Subject Re: [firebird-support] Serializing concurrent updates
Author Ann W. Harrison
partsi wrote:
>
> I would have a question regarding serialized updates. We have a table as follows:
>
> CREATE TABLE MyTable ( ID INT NOT NULL, Data INT NOT NULL )
> INSERT INTO MyTable VALUES ( 1, 1 )
>
> There are two types of transactions for the MyTable table. Writer transactions and reader transactions. The writer transactions are very short and they only update values in the table as follows:
>
> UPDATE MyTable
> SET Data = Data + 1
> WHERE ID = 1
> RETURNING Data;
>
> I.e. each writer increments a value by one and determines the incremented value.
>
> The reader transactions read values from the MyTable table. They use optimistic concurrency by using the REPEATABLEREAD isolation transaction.
>
> Application requirements:
>
> R1) Writers cannot block readers (and readers cannot block readers)
> R2) Each writer must update and get a unique value
>
> How to fulfil both of these requirements? By definition, readers utilizing row versioning are not blocked by other readers and writers. So, I think R1 is already fulfilled.

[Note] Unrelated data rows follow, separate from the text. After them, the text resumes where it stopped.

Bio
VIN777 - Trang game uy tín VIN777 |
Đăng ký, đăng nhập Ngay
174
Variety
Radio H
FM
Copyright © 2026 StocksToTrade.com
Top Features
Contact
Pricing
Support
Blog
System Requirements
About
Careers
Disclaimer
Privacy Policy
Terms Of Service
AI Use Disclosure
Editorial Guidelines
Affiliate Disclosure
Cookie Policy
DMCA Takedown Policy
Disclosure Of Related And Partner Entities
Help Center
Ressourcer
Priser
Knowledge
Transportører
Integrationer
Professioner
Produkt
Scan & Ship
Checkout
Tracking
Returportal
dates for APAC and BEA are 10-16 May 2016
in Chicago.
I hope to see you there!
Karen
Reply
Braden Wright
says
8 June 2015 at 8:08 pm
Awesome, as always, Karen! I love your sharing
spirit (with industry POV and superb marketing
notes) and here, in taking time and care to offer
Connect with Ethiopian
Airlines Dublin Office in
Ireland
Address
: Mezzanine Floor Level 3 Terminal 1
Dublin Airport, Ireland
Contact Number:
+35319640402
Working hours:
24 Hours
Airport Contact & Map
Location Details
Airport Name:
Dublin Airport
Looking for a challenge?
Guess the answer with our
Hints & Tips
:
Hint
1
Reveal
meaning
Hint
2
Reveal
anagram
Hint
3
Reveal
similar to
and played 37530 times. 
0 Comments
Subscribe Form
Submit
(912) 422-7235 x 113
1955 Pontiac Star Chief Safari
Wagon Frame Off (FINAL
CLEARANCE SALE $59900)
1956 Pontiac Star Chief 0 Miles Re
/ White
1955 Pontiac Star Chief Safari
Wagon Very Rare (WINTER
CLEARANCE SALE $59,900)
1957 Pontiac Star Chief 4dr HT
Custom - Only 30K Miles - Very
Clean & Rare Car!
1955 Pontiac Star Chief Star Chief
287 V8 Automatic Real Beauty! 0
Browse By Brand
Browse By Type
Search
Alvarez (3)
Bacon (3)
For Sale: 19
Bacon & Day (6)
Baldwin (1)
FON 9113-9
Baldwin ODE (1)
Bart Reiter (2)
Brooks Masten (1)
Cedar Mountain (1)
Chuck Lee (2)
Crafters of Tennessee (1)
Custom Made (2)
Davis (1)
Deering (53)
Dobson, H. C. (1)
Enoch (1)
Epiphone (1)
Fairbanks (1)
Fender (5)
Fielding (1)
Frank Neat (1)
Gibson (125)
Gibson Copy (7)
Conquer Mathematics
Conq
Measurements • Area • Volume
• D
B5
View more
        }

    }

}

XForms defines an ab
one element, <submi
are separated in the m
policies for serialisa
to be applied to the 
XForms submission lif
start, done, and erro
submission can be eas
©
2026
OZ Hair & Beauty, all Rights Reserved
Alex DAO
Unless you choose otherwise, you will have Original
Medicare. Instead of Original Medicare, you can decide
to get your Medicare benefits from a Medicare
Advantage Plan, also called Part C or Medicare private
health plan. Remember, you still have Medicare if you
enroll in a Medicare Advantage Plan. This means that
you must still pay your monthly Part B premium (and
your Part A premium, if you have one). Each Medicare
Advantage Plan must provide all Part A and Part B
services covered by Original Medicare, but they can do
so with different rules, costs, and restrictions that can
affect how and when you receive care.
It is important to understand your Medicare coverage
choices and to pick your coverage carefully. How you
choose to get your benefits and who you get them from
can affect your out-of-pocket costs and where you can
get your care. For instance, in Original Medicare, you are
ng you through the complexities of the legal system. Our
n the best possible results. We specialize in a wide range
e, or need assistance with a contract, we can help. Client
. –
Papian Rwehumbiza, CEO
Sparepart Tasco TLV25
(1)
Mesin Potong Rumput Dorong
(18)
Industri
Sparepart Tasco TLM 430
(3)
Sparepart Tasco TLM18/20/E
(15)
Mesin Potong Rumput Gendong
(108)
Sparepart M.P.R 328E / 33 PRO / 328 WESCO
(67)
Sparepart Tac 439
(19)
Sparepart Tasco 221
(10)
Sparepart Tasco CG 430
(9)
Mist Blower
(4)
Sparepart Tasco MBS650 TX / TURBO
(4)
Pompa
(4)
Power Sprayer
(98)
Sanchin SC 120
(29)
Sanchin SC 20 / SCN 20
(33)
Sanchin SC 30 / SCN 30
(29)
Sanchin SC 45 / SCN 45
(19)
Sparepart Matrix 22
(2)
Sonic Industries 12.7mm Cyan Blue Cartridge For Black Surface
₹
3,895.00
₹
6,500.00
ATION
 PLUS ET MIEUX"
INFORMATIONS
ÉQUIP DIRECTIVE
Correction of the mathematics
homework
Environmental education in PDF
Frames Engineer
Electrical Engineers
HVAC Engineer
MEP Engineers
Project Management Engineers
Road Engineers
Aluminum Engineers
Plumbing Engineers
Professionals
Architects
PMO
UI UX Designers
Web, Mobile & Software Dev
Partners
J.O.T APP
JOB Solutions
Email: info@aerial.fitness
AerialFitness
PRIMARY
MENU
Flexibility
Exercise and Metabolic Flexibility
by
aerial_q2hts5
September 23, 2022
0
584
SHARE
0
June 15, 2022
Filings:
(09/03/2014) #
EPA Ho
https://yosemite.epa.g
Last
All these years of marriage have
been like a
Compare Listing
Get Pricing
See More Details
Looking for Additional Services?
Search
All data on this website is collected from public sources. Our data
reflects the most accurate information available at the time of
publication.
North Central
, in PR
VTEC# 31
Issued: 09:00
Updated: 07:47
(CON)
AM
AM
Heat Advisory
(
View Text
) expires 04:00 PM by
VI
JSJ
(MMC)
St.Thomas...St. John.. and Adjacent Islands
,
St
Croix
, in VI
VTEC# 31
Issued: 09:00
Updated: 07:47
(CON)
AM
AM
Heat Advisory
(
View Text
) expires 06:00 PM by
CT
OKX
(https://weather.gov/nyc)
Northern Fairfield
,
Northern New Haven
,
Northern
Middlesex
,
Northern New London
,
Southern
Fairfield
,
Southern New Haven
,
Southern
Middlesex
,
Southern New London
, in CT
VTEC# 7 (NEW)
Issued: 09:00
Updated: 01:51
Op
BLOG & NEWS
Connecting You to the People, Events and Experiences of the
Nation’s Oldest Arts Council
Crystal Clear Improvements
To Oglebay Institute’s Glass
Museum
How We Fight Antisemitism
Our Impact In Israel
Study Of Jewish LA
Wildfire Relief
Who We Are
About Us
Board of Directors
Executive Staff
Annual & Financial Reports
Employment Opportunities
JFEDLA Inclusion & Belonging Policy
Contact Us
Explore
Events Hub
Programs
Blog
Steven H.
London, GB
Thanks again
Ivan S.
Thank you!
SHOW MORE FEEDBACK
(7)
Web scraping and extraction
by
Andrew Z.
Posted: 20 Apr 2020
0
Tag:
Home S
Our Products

What about R2? Can we issue updates in a way that in case of N concurrent writers, each updates and gets a unique value, and the value in the table is incremented by N? Does my update already guarantee this if run under READCOMMITTED? And if it doesn't, how to change it and what isolation level to use?
>

The short answer is, put a unique index on the field. When you get a
duplicate key error, rollback your transaction and restart it.

Somewhere under the covers Firebird has a way of locking a table that
allows one writer and n readers (called Protected access) but it's
not surfaced in the SQL interface. Besides, it has almost exactly
the same effect as trying, failing, rolling back, and trying again.

As a further elaboration, despite what you may have heard, repeatable
read, as implemented by Firebird, is not "optimistic concurrency
control". Under optimistic concurrency control, a transaction runs
without checking for conflicts, but keeping a list of changes it
has made - and in some implementations also records it has read.
On commit, the database system compares that transactions changes
with changes made by concurrent transactions and decides whether
it succeeded or failed. Optimistic concurrency determines the
outcome at the end of the transaction.

When a Firebird transaction - repeatable read or read committed -
finds a conflict, it stops and waits for the conflicting
transaction to complete. The conflict can be an update conflict,
meaning that a transaction has attempted to change a record when it
cannot read the most recent version, or it can be a unique constraint
conflict. In either case, the transaction that sees the conflict
waits until the previous update transaction finishes. If that other
transaction commits, the waiter gets an error and must roll back
and retry in a new transaction. Pessimistic concurrency control
assumes that if there's the appearance of a problem during an
operation, it's a problem that needs to be investigated.